→ INPUT FOR THIS TASK

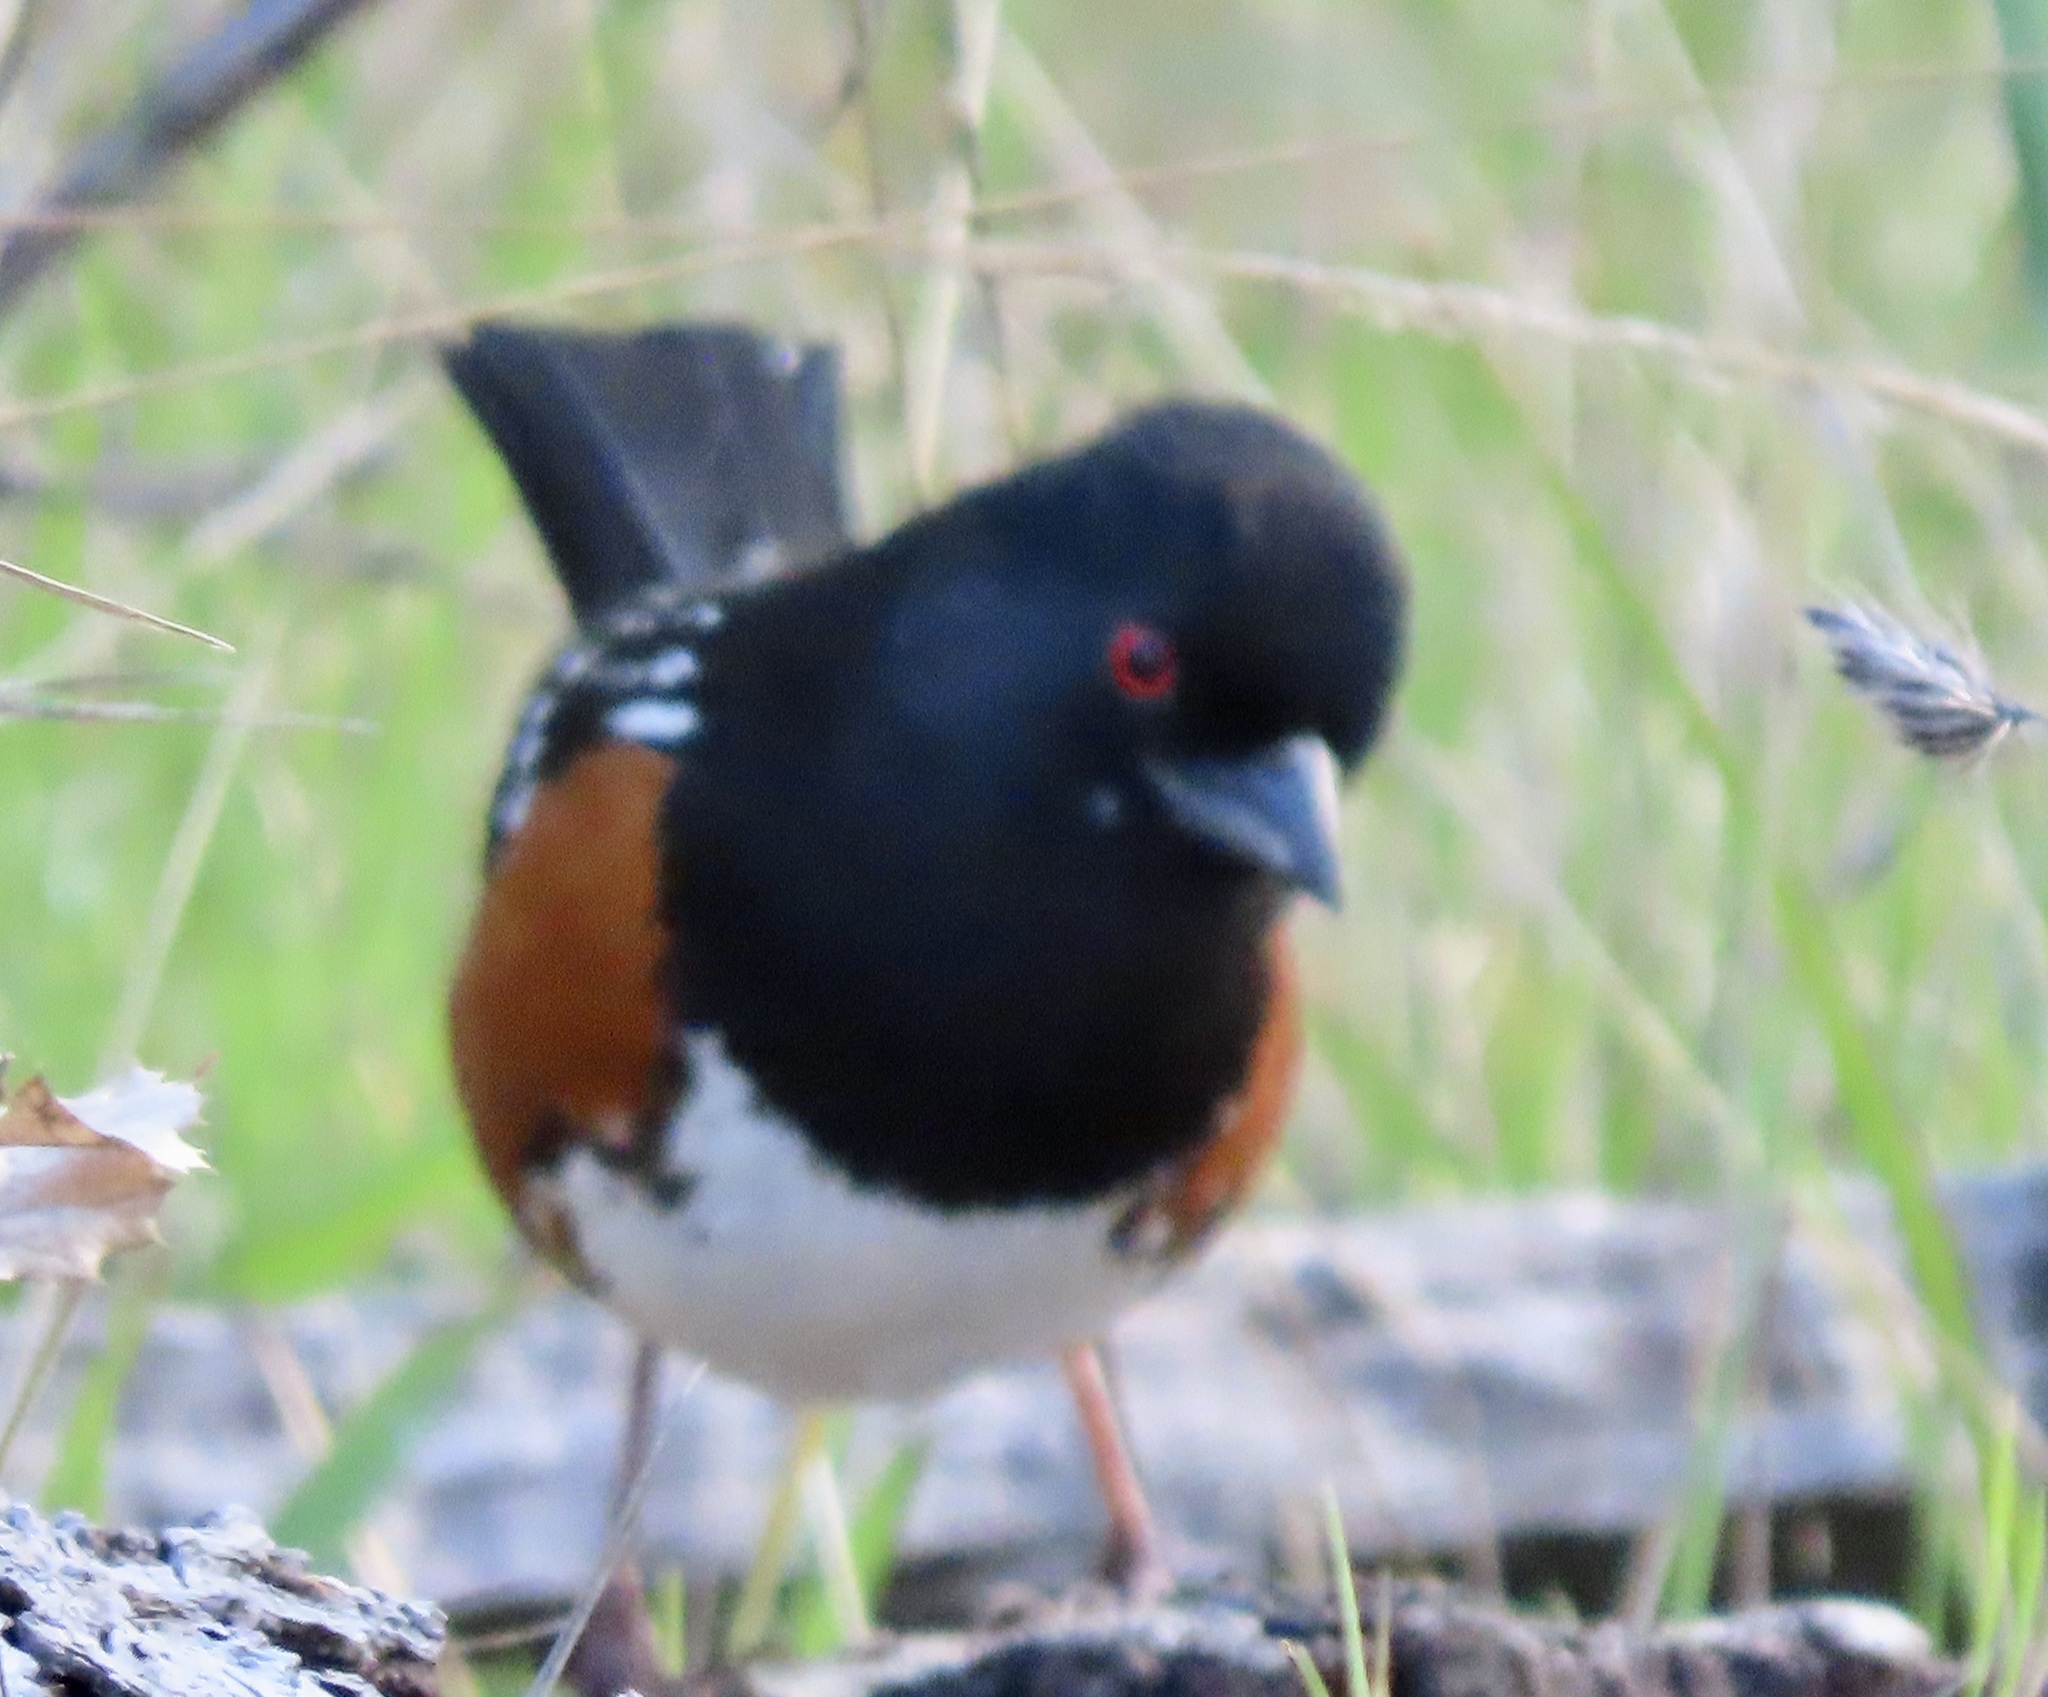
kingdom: Animalia
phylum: Chordata
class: Aves
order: Passeriformes
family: Passerellidae
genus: Pipilo
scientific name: Pipilo maculatus
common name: Spotted towhee
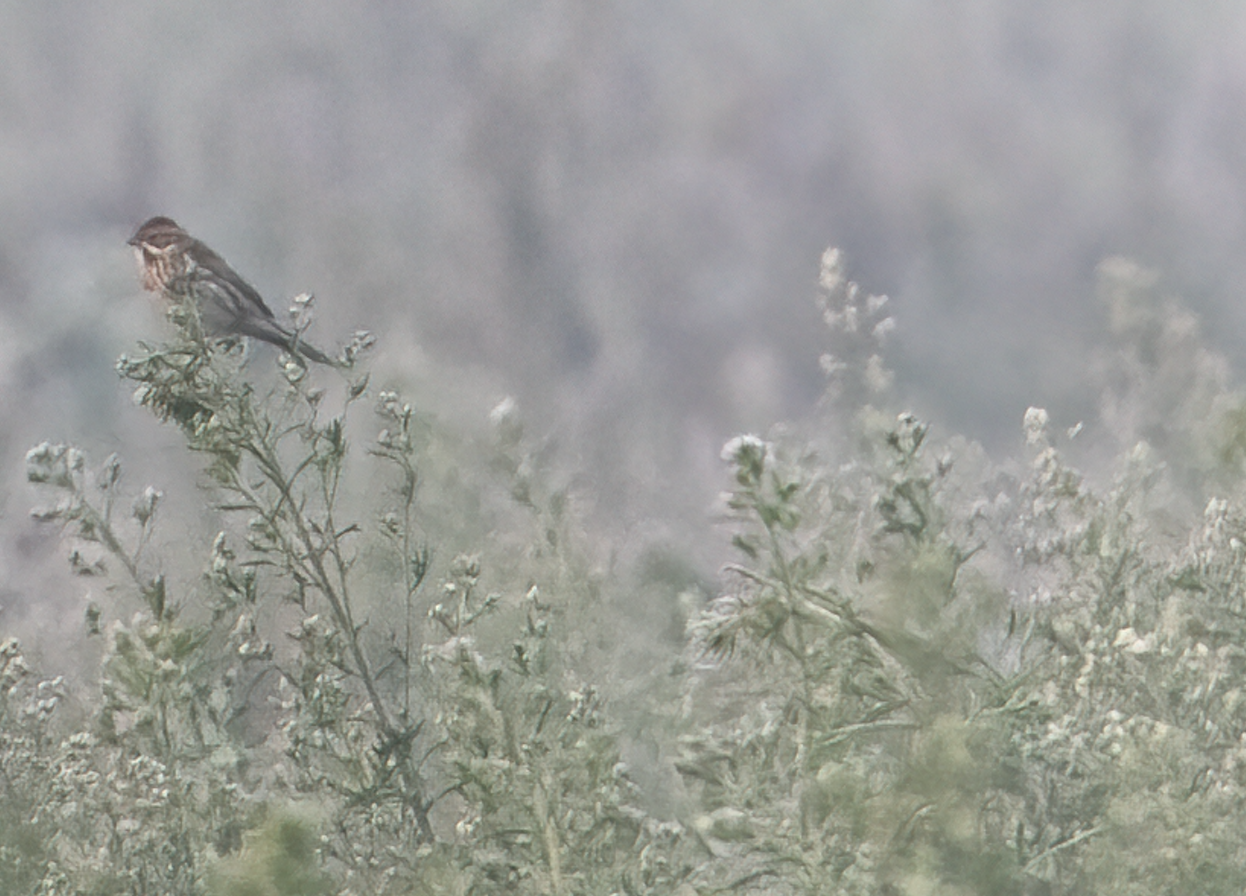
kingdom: Animalia
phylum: Chordata
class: Aves
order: Passeriformes
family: Emberizidae
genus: Emberiza
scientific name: Emberiza schoeniclus
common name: Reed bunting
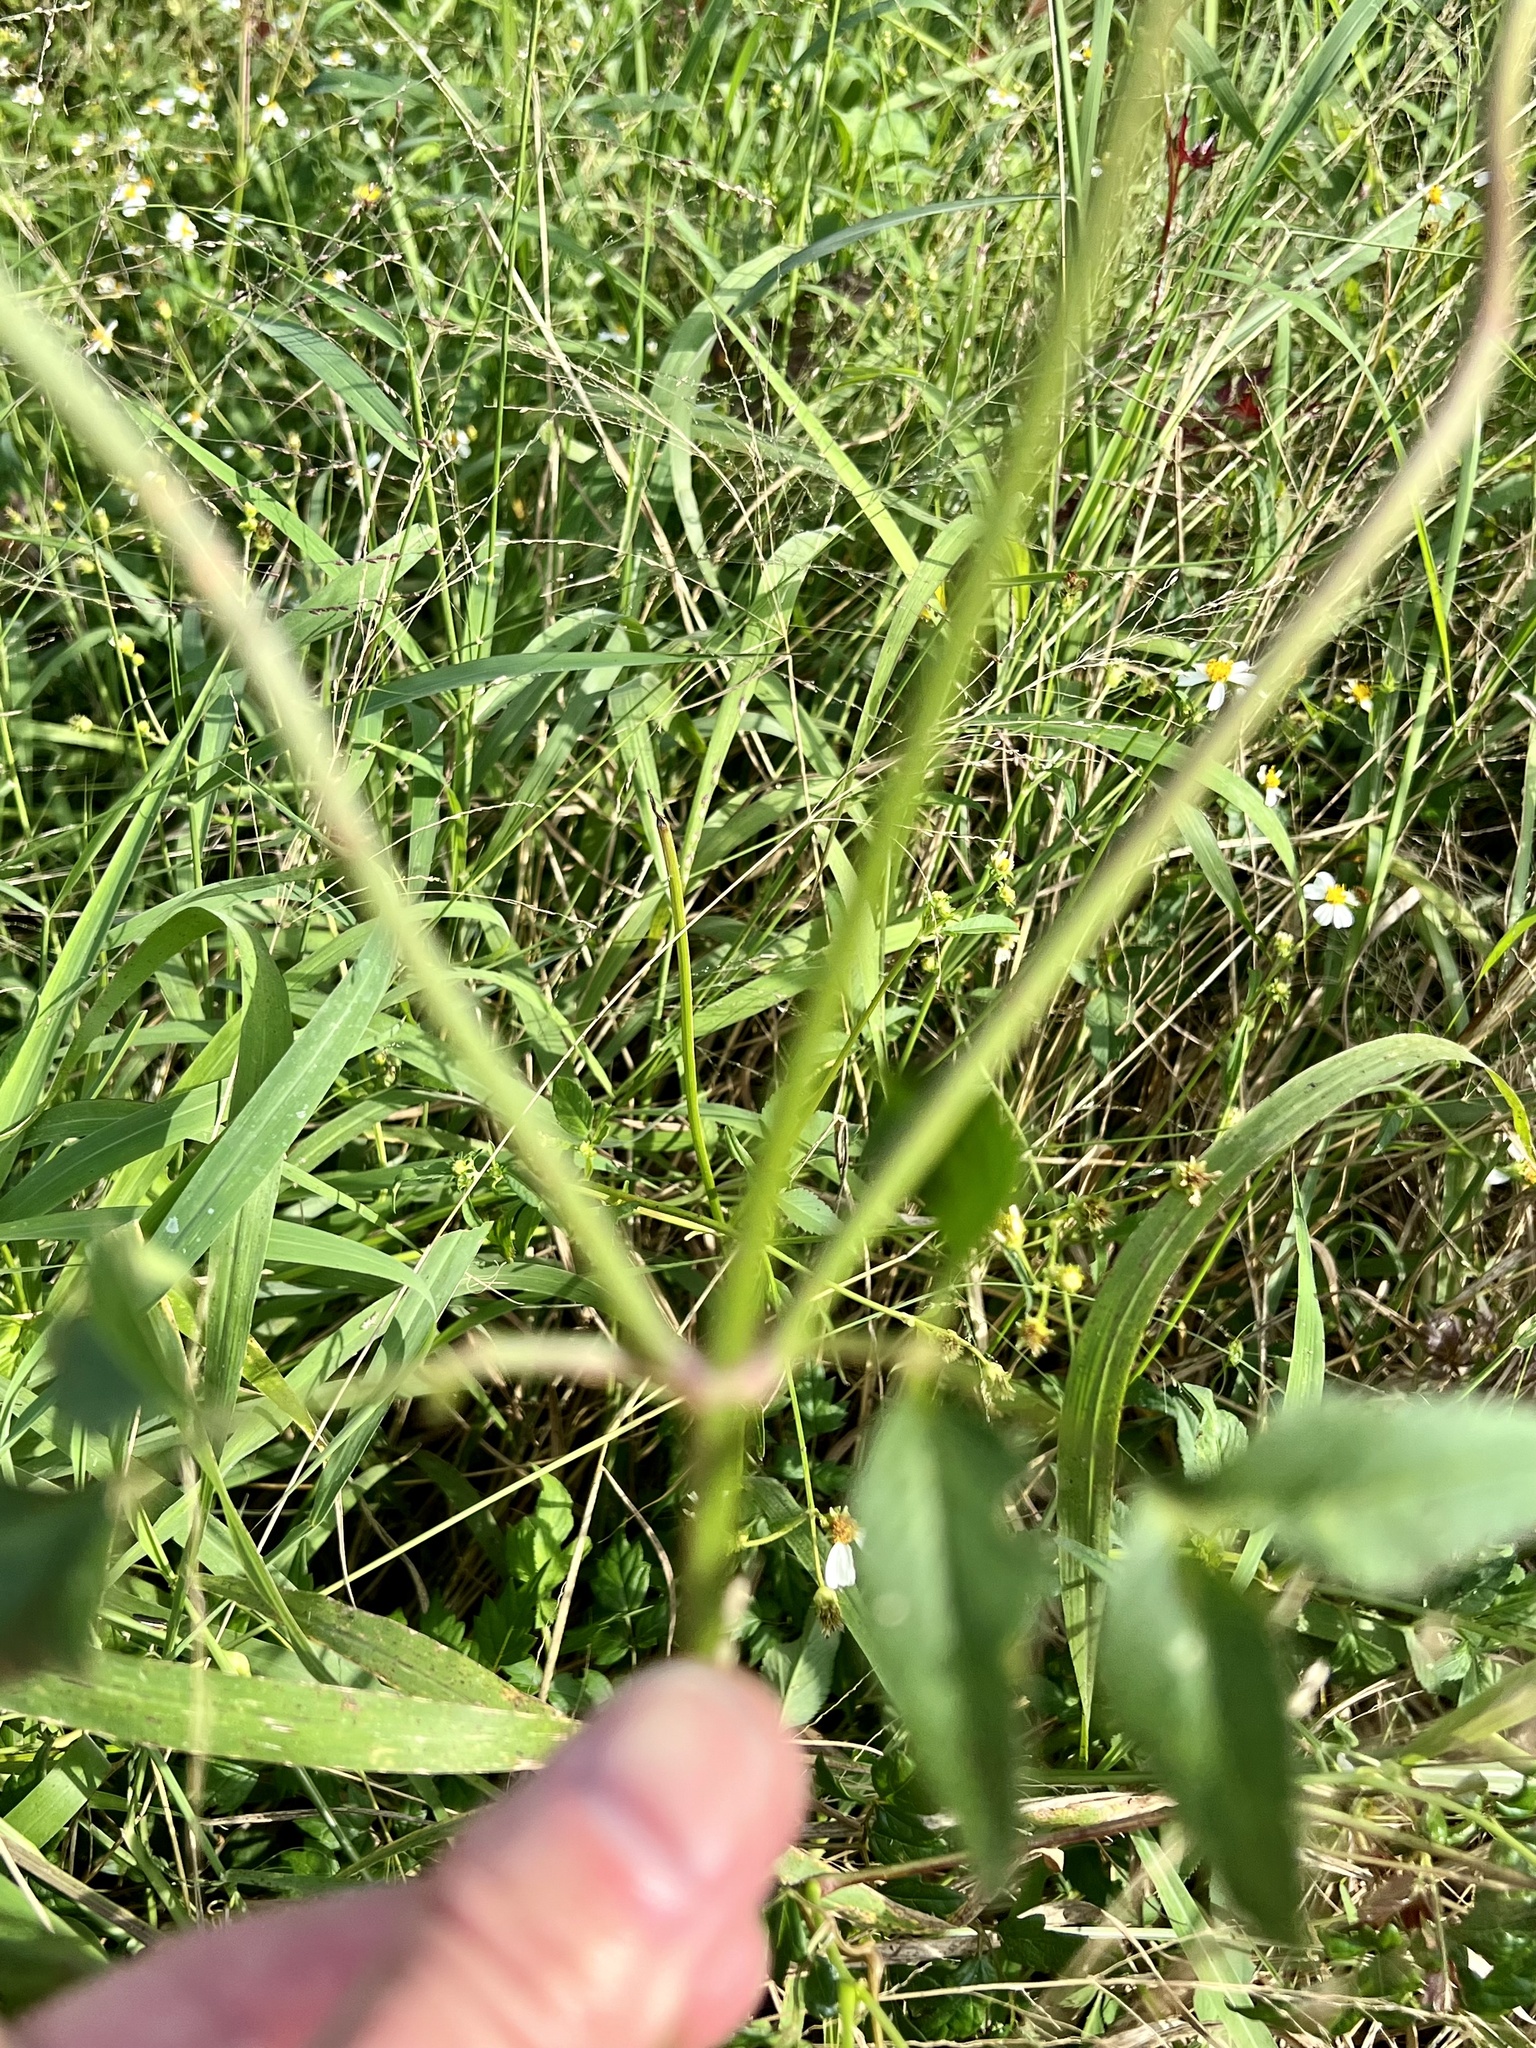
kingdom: Plantae
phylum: Tracheophyta
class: Magnoliopsida
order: Asterales
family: Asteraceae
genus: Bidens
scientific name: Bidens alba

→ WHAT THE EXERCISE ASKS
Print every line of the three entries above word for word, leaving out the pictures.

→ TASK RESPONSE
kingdom: Animalia
phylum: Chordata
class: Aves
order: Passeriformes
family: Passerellidae
genus: Pipilo
scientific name: Pipilo maculatus
common name: Spotted towhee
kingdom: Animalia
phylum: Chordata
class: Aves
order: Passeriformes
family: Emberizidae
genus: Emberiza
scientific name: Emberiza schoeniclus
common name: Reed bunting
kingdom: Plantae
phylum: Tracheophyta
class: Magnoliopsida
order: Asterales
family: Asteraceae
genus: Bidens
scientific name: Bidens alba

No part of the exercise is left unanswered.